La spesa “veg” è sempre più alla portata di tutti, ma tra scaffali e confezioni dai colori naturali non è sempre facile capire cosa sia davvero sano o vegetale.
Nel video qui sotto, Cristiana Bucella, autrice di Vegetale non banale*, ci ricorda che non basta scegliere un prodotto vegetale per fare una spesa consapevole: bisogna leggere bene le etichette.
Guarda il video: Cristiana Bucella spiega come leggere le etichette dei prodotti plant-based
I consigli di Cristiana Bucella con Vegetale non Banale
Nel suo approccio concreto, Cristiana invita a osservare con attenzione le etichette:
- Controlla la lunghezza della lista ingredienti: se è troppo lunga, probabilmente il prodotto è molto lavorato.
- Occhio agli zuccheri nascosti: sciroppo di glucosio o zucchero invertito sono ingredienti che sarebbe meglio limitare.
‘Meno ingredienti, cibo meno processato’, ricorda Bucella. E attenzione anche a dove vengono conservati sullo scaffale, come l’olio di semi di lino che troppo spesso viene tenuto fuori dal banco frigo.
“A base vegetale” non sempre significa “vegano”
Aggiungiamo anche altri suggerimenti utili per fare una spesa veg con consapevolezza. Ad esempio, non basta leggere il fronte della confezione: un prodotto “a base vegetale” non è automaticamente vegano.
----
▶ [Compiti da svolgere]
A – Elenca gli ingredienti o prodotti alimentari che il testo sulla spesa veg nomina esplicitamente come esempi.
B – Prosegui il testo sulla spesa veg dopo la sua ultima frase.

▶ [Dati forniti]
----
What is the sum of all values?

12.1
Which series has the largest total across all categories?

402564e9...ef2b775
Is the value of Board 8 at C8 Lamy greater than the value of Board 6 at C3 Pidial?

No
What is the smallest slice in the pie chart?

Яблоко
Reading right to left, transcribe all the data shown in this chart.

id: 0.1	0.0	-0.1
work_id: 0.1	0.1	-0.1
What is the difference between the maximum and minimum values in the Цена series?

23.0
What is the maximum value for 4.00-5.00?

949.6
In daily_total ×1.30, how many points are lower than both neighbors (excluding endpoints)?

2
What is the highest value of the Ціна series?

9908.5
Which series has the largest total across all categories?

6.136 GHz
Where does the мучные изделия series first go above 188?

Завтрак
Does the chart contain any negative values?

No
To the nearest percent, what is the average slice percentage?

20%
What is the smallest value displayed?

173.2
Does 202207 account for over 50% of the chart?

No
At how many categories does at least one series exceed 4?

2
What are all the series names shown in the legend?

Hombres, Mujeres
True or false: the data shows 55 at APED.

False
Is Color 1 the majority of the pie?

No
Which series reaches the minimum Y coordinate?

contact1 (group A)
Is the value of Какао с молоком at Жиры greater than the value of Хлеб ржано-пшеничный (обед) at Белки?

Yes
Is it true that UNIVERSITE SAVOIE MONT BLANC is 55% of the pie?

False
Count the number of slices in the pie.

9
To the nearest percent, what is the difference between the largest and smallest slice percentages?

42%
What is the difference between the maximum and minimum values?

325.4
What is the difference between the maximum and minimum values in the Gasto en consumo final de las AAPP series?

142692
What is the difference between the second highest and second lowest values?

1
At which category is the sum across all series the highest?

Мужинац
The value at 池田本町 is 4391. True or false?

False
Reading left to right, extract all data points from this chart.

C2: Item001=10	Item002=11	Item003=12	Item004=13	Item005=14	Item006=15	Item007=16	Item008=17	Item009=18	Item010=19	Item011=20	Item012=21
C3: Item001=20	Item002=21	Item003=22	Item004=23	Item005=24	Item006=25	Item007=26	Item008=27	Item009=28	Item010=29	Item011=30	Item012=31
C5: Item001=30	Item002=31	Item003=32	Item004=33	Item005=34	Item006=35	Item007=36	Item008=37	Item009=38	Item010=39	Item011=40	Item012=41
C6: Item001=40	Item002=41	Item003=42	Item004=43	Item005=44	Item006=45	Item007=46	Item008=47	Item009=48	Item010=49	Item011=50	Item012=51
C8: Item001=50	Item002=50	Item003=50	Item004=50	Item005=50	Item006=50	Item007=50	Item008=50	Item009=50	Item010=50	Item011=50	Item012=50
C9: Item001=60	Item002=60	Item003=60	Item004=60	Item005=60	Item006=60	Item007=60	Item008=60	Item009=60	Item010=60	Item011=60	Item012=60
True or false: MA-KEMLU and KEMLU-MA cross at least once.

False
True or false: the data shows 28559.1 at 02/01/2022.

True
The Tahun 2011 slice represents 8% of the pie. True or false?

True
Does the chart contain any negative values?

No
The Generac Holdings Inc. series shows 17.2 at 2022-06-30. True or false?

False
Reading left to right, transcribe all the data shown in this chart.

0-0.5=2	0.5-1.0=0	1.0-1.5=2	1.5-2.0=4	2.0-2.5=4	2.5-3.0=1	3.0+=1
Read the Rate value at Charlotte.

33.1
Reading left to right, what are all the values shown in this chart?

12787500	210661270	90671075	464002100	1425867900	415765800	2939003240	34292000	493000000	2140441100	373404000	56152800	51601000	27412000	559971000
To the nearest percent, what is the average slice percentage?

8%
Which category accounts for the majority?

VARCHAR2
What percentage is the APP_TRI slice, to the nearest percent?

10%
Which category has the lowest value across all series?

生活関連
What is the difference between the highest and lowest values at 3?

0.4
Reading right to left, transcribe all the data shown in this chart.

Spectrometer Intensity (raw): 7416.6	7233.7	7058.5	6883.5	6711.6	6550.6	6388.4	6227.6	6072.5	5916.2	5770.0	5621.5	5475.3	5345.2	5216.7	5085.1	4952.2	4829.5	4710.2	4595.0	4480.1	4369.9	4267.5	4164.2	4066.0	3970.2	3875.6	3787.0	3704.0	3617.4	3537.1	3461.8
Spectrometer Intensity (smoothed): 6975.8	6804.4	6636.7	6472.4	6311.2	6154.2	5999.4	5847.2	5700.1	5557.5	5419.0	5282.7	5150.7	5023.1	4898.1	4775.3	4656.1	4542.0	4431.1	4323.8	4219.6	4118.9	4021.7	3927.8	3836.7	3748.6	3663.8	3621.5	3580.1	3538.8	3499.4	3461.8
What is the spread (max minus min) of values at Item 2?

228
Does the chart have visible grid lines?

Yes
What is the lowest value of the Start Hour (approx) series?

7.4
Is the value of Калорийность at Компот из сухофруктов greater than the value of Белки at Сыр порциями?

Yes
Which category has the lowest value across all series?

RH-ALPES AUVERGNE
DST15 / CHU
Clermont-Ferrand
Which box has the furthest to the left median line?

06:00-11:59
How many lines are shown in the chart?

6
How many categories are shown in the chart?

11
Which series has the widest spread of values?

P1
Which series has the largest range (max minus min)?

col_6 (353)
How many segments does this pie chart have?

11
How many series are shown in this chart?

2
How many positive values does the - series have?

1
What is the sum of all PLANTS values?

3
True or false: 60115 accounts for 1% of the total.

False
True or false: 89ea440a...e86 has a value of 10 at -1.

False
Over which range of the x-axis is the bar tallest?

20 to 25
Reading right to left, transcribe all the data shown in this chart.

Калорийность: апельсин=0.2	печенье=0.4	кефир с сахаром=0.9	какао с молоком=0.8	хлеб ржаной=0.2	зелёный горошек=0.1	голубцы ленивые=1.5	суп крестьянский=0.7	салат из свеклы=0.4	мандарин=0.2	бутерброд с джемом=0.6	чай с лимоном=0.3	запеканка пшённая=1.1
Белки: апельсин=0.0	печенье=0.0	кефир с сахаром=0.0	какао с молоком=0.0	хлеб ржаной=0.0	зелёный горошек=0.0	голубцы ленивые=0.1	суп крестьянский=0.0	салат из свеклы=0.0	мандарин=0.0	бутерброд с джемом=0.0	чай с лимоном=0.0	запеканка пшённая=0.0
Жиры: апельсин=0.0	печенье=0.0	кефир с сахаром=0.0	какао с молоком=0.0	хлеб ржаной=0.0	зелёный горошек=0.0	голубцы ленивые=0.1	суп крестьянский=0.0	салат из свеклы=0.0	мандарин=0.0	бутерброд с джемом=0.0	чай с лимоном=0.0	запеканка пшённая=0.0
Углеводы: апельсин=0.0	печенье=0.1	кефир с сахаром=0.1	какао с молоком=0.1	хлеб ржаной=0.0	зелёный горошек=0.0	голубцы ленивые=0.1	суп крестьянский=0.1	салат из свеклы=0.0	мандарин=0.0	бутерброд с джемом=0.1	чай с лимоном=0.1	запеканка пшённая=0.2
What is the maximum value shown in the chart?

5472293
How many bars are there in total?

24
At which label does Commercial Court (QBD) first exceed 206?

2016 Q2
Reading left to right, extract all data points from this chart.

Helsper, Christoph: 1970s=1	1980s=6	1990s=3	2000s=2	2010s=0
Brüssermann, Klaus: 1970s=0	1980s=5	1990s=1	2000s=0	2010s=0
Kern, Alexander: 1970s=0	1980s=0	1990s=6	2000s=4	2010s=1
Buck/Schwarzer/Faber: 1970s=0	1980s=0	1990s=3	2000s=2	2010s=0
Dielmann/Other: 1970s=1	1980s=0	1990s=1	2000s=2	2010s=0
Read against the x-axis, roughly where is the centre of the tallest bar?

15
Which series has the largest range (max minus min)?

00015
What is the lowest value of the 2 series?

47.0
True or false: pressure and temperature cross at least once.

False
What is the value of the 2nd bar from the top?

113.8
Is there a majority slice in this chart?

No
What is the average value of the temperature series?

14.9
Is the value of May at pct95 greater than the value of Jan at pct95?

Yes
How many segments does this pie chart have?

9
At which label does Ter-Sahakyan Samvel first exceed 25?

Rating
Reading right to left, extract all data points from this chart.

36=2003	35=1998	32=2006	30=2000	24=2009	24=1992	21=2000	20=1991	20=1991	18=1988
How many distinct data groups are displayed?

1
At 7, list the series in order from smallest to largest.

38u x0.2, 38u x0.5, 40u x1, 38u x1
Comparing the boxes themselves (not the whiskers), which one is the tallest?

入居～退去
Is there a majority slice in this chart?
----
▶ [Soluzioni in ordine]
A – sciroppo di glucosio, zucchero invertito, olio di semi di lino

B –
Alcune panne da montare, ad esempio, contengono proteine del latte, pur dichiarandosi vegetali. Prendiamo in esame la panna Hoplà da montare, che riporta “a base vegetale” ma, leggendo l’etichetta, troviamo proprio le proteine del latte: chi vuole una scelta vegana quindi dovrà optare per prodotti diversi (la stessa Hoplà propone anche una linea prodotti 100% vegetale)
Il consiglio: controllare sempre la lista ingredienti, come previsto dal Regolamento (UE) 1169/2011, che impone di indicare chiaramente la presenza di allergeni o ingredienti di origine animale.
Ingredienti da tenere d’occhio
Anche tra i prodotti “plant-based” o “vegetariani”, alcuni ingredienti derivano comunque da fonti animali, come sottolinea anche VeganOk.
Ecco quelli più comuni da riconoscere in etichetta:
- Gelatina (E441): ottenuta dal collagene animale
- Colla di pesce: derivata dalla vescica natatoria dei pesci
- Glicerina: può essere di origine vegetale o animale
- Acido stearico: può derivare da grassi animali o vegetali
- Lanolina: estratta dalla lana delle pecore
- Albumina: proteina dell’uovo
- Caseina: proteina del latte
Altri aspetti da valutare quando si sceglie un prodotto vegetale
Ma c’è altro da leggere in etichetta per capire se un prodotto è davvero equilibrato dal punto di vista nutrizionale.
Ecco alcune accortezze utili quando si fa la spesa:
- Sale e zuccheri aggiunti: ci sono burger o dessert vegetali che ne contengono quantità elevate. Controlla sempre la tabella nutrizionale: più di 1,5 g di sale per 100 g o 5 g di zuccheri per 100 g sono valori alti (Ministero della Salute).
- Tipologia di grassi: non tutti i grassi vegetali sono salutari. Meglio preferire olio di girasole, oliva o colza rispetto a palma o cocco, più ricchi di saturi.
- Lista ingredienti troppo lunga: come spiega Cristiana Bucella nell’intervista su ‘Vegetale non banale’, è indice di un prodotto molto processato.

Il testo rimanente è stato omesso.